Your copy of the data should match it exactly, leaving out only the pictures.

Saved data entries
..........
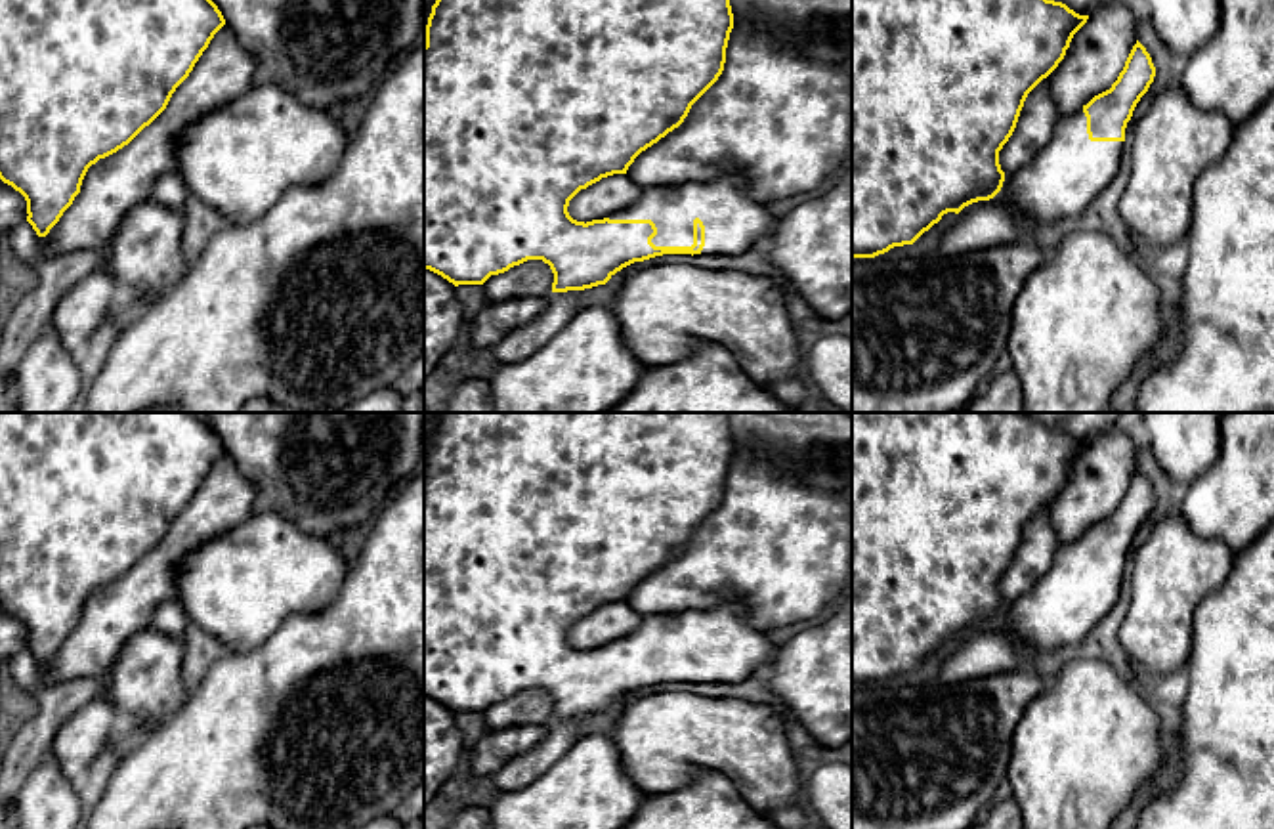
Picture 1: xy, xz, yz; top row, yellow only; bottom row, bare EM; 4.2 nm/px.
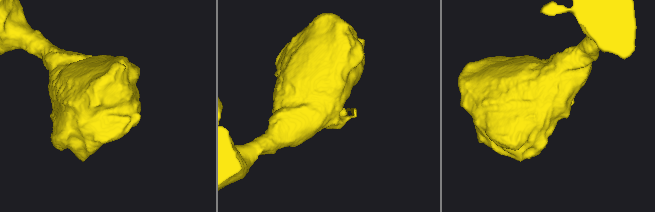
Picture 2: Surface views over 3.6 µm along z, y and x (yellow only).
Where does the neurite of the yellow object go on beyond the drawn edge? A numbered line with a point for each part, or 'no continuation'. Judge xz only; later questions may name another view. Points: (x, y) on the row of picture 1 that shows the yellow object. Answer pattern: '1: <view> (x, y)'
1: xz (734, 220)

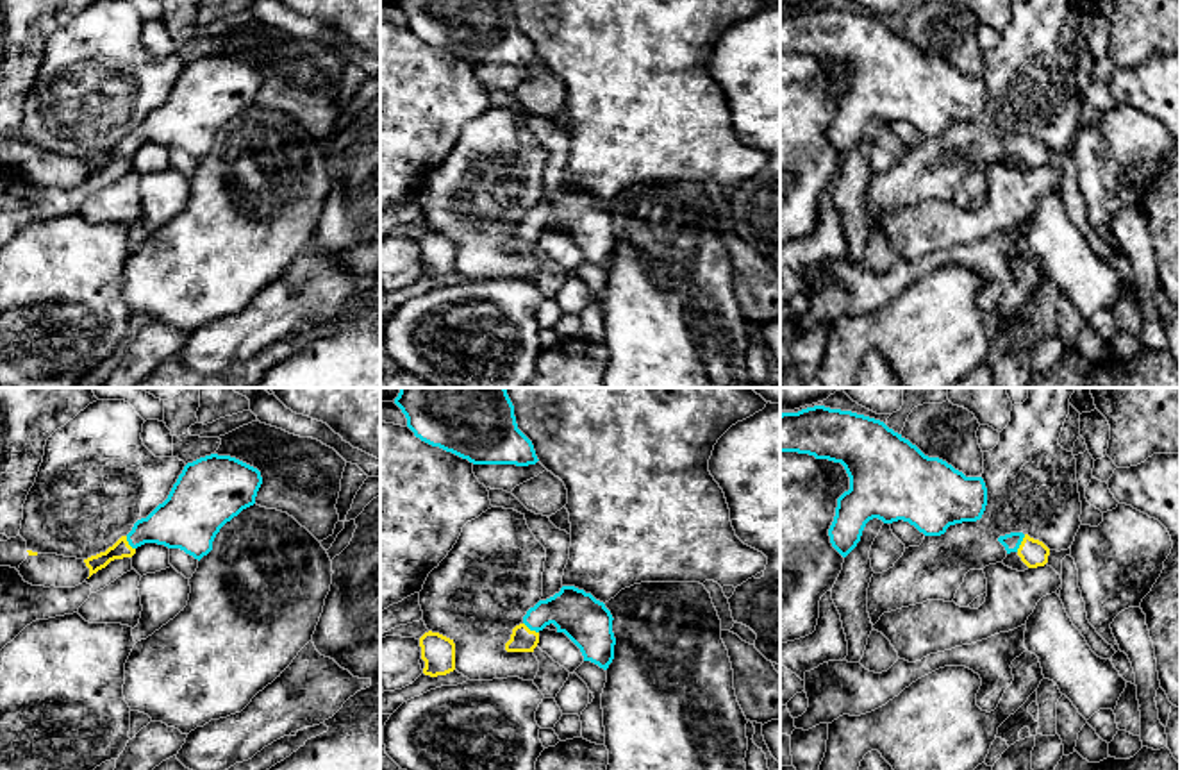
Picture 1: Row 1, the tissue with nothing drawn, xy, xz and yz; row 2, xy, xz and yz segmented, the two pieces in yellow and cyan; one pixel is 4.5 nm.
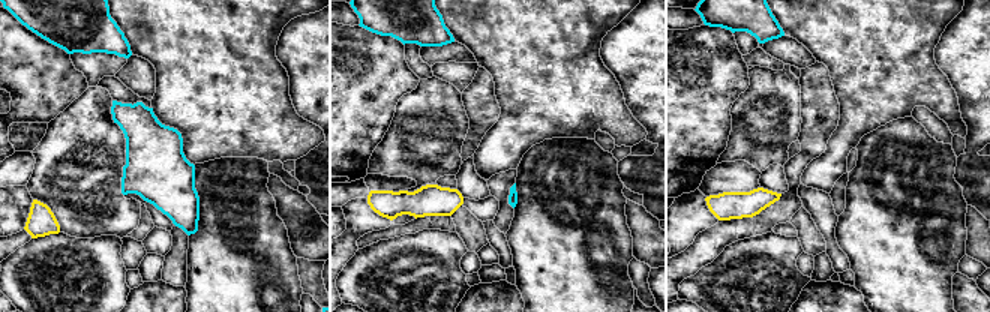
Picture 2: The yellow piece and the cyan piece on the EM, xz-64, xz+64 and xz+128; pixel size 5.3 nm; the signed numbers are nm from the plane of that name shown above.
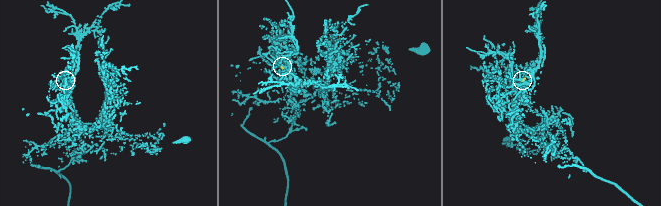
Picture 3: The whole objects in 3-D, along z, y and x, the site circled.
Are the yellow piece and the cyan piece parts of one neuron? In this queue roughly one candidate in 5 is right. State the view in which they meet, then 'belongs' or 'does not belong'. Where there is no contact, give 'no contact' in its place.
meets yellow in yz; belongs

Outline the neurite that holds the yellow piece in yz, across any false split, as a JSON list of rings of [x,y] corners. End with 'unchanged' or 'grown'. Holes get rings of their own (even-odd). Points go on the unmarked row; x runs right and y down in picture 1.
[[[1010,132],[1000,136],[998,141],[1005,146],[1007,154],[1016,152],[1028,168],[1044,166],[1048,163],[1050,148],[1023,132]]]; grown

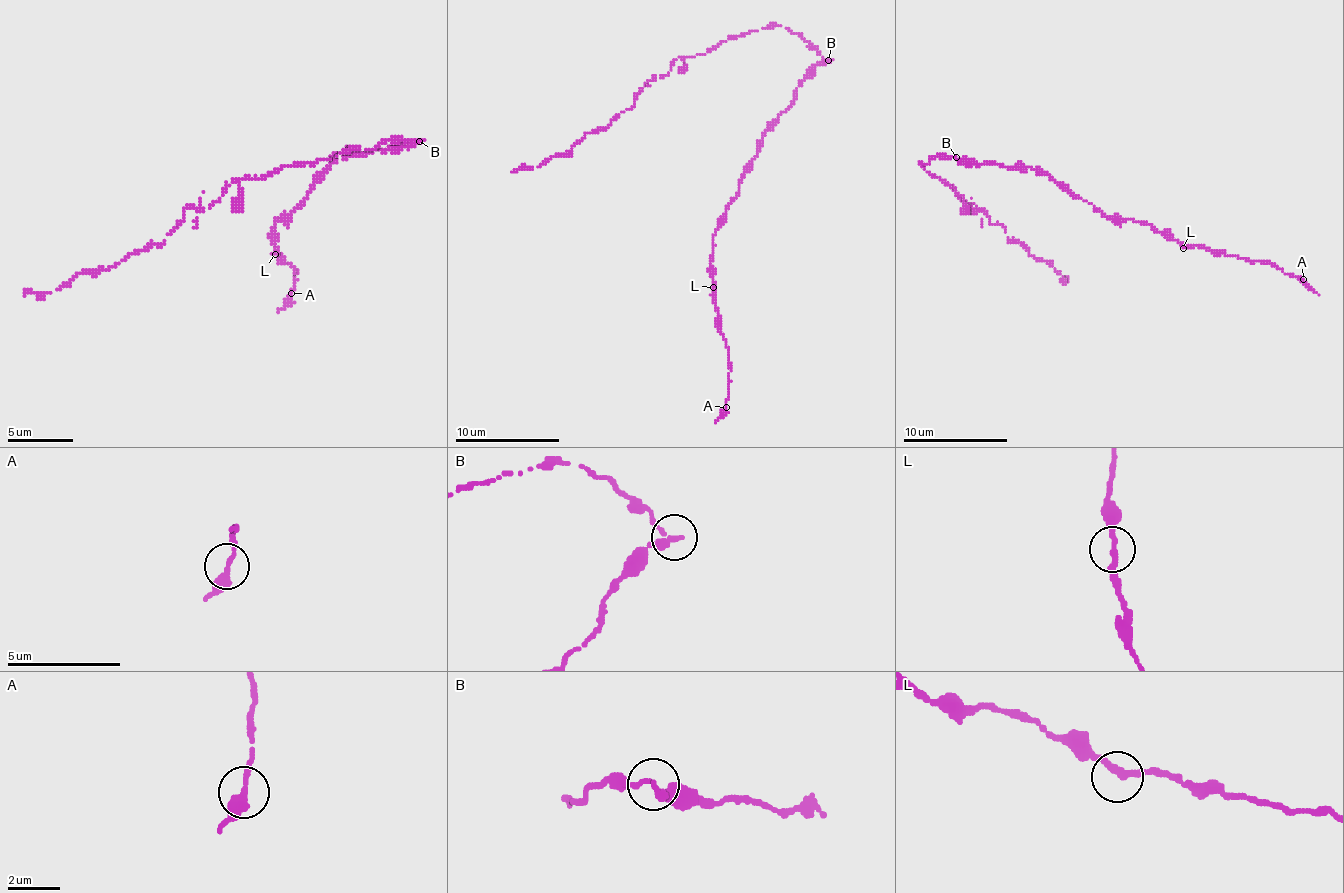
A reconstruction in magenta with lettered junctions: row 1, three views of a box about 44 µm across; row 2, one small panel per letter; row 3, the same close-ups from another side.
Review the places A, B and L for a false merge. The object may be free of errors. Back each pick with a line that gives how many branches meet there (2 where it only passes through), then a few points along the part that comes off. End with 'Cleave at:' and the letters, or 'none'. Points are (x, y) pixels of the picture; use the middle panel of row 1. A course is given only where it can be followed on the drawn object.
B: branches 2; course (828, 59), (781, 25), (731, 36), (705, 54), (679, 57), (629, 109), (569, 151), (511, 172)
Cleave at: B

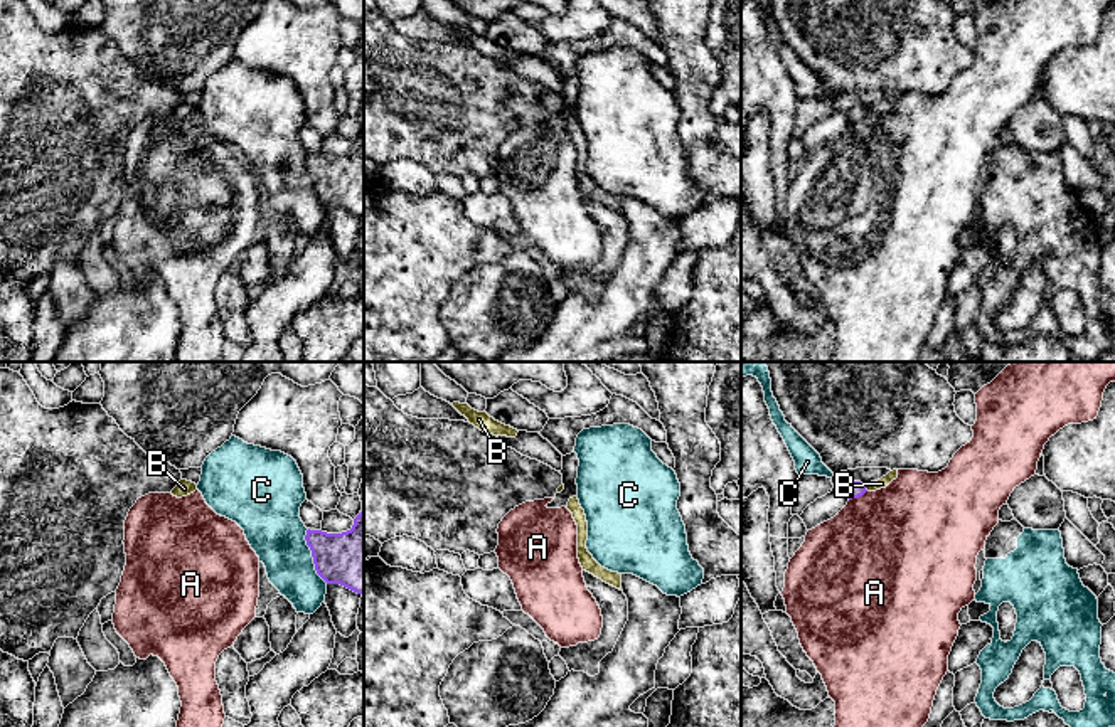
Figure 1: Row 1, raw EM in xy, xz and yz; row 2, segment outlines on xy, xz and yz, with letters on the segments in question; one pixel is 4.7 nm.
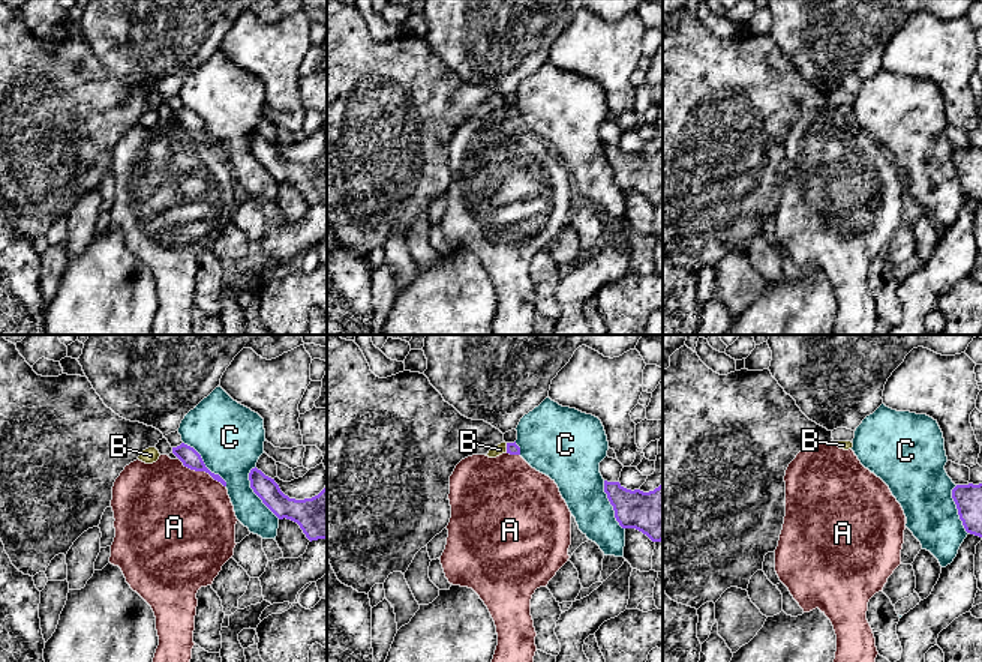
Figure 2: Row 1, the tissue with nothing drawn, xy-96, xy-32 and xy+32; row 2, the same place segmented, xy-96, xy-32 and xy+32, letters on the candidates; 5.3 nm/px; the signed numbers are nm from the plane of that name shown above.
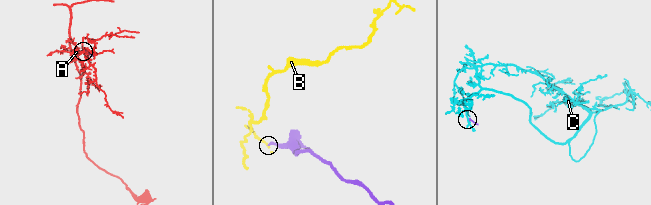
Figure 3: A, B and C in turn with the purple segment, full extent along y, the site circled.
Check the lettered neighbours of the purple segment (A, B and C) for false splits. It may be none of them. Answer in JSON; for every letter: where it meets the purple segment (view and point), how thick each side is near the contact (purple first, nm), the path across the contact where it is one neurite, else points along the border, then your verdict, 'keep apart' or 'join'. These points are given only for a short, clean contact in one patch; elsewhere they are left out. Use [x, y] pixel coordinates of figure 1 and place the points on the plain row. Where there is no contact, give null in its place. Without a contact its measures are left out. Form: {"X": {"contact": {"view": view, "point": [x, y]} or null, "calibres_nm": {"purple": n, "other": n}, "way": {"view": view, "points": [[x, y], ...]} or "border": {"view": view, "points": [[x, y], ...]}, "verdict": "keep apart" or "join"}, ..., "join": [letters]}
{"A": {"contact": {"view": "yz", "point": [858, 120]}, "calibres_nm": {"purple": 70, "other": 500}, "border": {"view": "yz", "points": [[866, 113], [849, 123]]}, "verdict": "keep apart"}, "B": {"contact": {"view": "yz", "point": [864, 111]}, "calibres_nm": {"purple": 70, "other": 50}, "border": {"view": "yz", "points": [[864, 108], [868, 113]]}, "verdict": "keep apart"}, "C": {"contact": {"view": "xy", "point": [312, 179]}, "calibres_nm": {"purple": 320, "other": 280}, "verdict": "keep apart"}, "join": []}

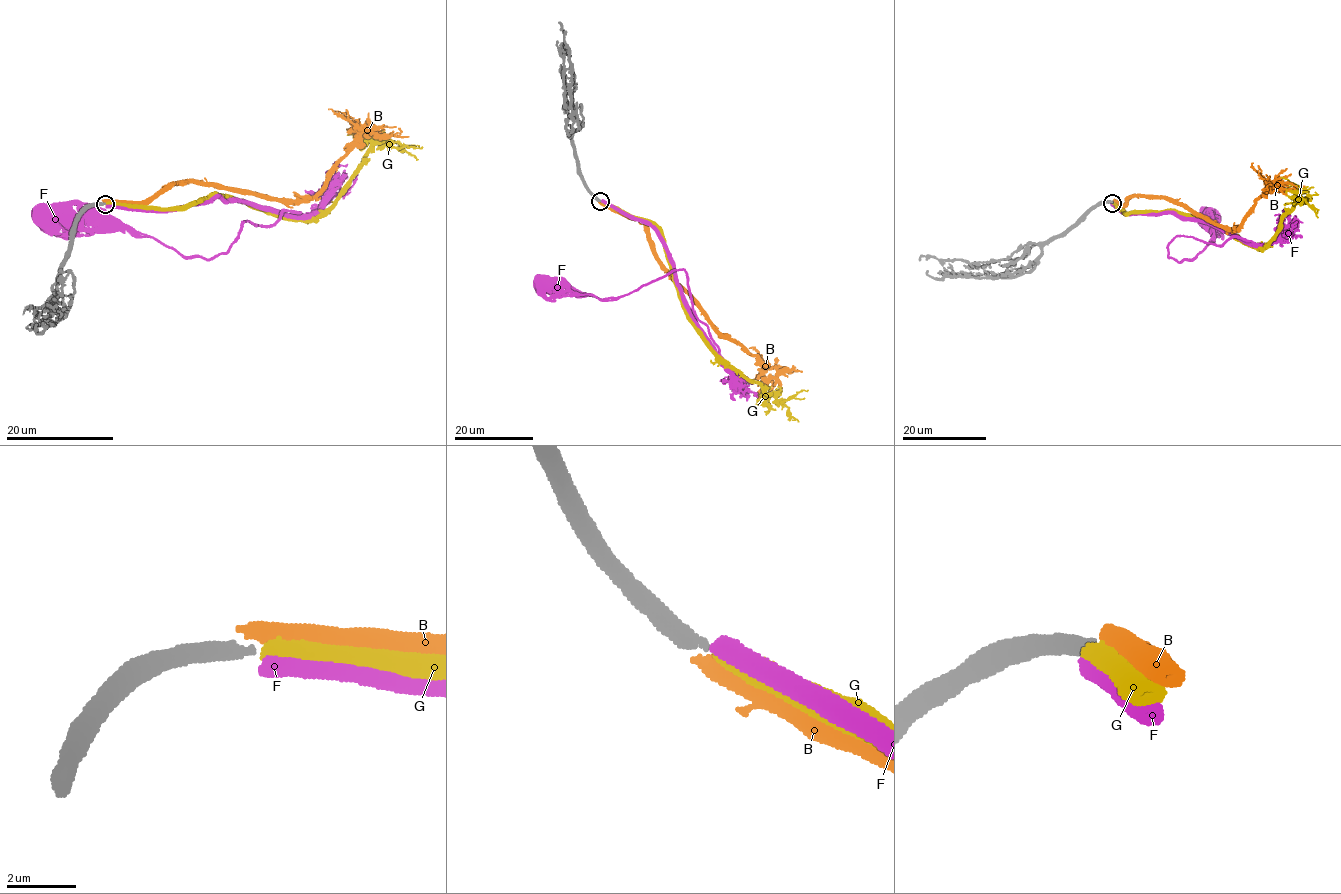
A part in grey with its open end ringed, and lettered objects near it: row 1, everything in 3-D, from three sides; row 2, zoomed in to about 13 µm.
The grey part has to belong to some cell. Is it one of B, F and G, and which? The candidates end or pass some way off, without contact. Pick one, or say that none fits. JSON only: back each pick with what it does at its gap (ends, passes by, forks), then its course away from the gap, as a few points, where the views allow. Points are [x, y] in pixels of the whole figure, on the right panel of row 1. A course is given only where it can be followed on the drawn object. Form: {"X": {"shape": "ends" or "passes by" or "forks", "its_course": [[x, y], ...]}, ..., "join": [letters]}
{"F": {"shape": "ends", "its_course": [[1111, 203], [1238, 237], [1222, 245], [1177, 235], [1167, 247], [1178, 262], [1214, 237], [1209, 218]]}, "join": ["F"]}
..........
• **Exercise output**:
Picture 1: xy, xz, yz; top row, yellow only; bottom row, bare EM; 4.2 nm/px.
Picture 2: Surface views over 3.6 µm along z, y and x (yellow only).
Where does the neurite of the yellow object go on beyond the drawn edge? A numbered line with a point for each part, or 'no continuation'. Judge xz only; later questions may name another view. Points: (x, y) on the row of picture 1 that shows the yellow object. Answer pattern: '1: <view> (x, y)'
1: xz (734, 220)

Picture 1: Row 1, the tissue with nothing drawn, xy, xz and yz; row 2, xy, xz and yz segmented, the two pieces in yellow and cyan; one pixel is 4.5 nm.
Picture 2: The yellow piece and the cyan piece on the EM, xz-64, xz+64 and xz+128; pixel size 5.3 nm; the signed numbers are nm from the plane of that name shown above.
Picture 3: The whole objects in 3-D, along z, y and x, the site circled.
Are the yellow piece and the cyan piece parts of one neuron? In this queue roughly one candidate in 5 is right. State the view in which they meet, then 'belongs' or 'does not belong'. Where there is no contact, give 'no contact' in its place.
meets yellow in yz; belongs

Outline the neurite that holds the yellow piece in yz, across any false split, as a JSON list of rings of [x,y] corners. End with 'unchanged' or 'grown'. Holes get rings of their own (even-odd). Points go on the unmarked row; x runs right and y down in picture 1.
[[[1010,132],[1000,136],[998,141],[1005,146],[1007,154],[1016,152],[1028,168],[1044,166],[1048,163],[1050,148],[1023,132]]]; grown

A reconstruction in magenta with lettered junctions: row 1, three views of a box about 44 µm across; row 2, one small panel per letter; row 3, the same close-ups from another side.
Review the places A, B and L for a false merge. The object may be free of errors. Back each pick with a line that gives how many branches meet there (2 where it only passes through), then a few points along the part that comes off. End with 'Cleave at:' and the letters, or 'none'. Points are (x, y) pixels of the picture; use the middle panel of row 1. A course is given only where it can be followed on the drawn object.
B: branches 2; course (828, 59), (781, 25), (731, 36), (705, 54), (679, 57), (629, 109), (569, 151), (511, 172)
Cleave at: B

Figure 1: Row 1, raw EM in xy, xz and yz; row 2, segment outlines on xy, xz and yz, with letters on the segments in question; one pixel is 4.7 nm.
Figure 2: Row 1, the tissue with nothing drawn, xy-96, xy-32 and xy+32; row 2, the same place segmented, xy-96, xy-32 and xy+32, letters on the candidates; 5.3 nm/px; the signed numbers are nm from the plane of that name shown above.
Figure 3: A, B and C in turn with the purple segment, full extent along y, the site circled.
Check the lettered neighbours of the purple segment (A, B and C) for false splits. It may be none of them. Answer in JSON; for every letter: where it meets the purple segment (view and point), how thick each side is near the contact (purple first, nm), the path across the contact where it is one neurite, else points along the border, then your verdict, 'keep apart' or 'join'. These points are given only for a short, clean contact in one patch; elsewhere they are left out. Use [x, y] pixel coordinates of figure 1 and place the points on the plain row. Where there is no contact, give null in its place. Without a contact its measures are left out. Form: {"X": {"contact": {"view": view, "point": [x, y]} or null, "calibres_nm": {"purple": n, "other": n}, "way": {"view": view, "points": [[x, y], ...]} or "border": {"view": view, "points": [[x, y], ...]}, "verdict": "keep apart" or "join"}, ..., "join": [letters]}
{"A": {"contact": {"view": "yz", "point": [858, 120]}, "calibres_nm": {"purple": 70, "other": 500}, "border": {"view": "yz", "points": [[866, 113], [849, 123]]}, "verdict": "keep apart"}, "B": {"contact": {"view": "yz", "point": [864, 111]}, "calibres_nm": {"purple": 70, "other": 50}, "border": {"view": "yz", "points": [[864, 108], [868, 113]]}, "verdict": "keep apart"}, "C": {"contact": {"view": "xy", "point": [312, 179]}, "calibres_nm": {"purple": 320, "other": 280}, "verdict": "keep apart"}, "join": []}

A part in grey with its open end ringed, and lettered objects near it: row 1, everything in 3-D, from three sides; row 2, zoomed in to about 13 µm.
The grey part has to belong to some cell. Is it one of B, F and G, and which? The candidates end or pass some way off, without contact. Pick one, or say that none fits. JSON only: back each pick with what it does at its gap (ends, passes by, forks), then its course away from the gap, as a few points, where the views allow. Points are [x, y] in pixels of the whole figure, on the right panel of row 1. A course is given only where it can be followed on the drawn object. Form: {"X": {"shape": "ends" or "passes by" or "forks", "its_course": [[x, y], ...]}, ..., "join": [letters]}
{"F": {"shape": "ends", "its_course": [[1111, 203], [1238, 237], [1222, 245], [1177, 235], [1167, 247], [1178, 262], [1214, 237], [1209, 218]]}, "join": ["F"]}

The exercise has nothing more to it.